* [REQUIRED ACTION]
Copy the items word for word, from the start through the line containing "## Caracterización del", with both ends included.

* [PROVIDED DATA]
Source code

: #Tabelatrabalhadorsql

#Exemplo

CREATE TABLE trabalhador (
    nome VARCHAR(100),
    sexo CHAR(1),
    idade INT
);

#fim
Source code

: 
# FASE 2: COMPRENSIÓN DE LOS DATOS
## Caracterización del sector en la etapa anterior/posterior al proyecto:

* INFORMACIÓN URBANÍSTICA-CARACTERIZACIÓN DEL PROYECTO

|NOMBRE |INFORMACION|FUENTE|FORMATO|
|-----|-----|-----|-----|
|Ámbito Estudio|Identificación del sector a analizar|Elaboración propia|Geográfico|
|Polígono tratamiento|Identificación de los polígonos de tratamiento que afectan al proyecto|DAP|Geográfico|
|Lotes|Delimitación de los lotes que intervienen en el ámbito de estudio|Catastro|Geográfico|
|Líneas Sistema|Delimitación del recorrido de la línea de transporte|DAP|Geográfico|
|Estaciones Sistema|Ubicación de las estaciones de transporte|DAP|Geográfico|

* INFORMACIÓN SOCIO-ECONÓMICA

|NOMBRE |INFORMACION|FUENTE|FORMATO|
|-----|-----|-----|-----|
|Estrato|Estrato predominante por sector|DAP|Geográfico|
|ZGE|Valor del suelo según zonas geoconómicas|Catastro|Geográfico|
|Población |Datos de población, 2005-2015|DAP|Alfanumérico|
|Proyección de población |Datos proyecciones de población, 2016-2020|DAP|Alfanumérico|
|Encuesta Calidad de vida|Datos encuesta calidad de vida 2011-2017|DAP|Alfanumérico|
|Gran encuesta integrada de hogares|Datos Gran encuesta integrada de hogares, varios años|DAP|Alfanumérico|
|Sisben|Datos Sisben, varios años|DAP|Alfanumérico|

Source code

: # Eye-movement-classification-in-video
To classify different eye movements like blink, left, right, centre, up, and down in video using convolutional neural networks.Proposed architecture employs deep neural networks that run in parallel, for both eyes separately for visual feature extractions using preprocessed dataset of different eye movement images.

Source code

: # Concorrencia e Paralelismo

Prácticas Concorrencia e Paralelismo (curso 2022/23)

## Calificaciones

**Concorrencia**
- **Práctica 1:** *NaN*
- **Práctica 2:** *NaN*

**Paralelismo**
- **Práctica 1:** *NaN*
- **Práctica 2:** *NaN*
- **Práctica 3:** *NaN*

* [WRITTEN REPLY]
Source code

: #Tabelatrabalhadorsql

#Exemplo

CREATE TABLE trabalhador (
    nome VARCHAR(100),
    sexo CHAR(1),
    idade INT
);

#fim
Source code

: 
# FASE 2: COMPRENSIÓN DE LOS DATOS
## Caracterización del sector en la etapa anterior/posterior al proyecto:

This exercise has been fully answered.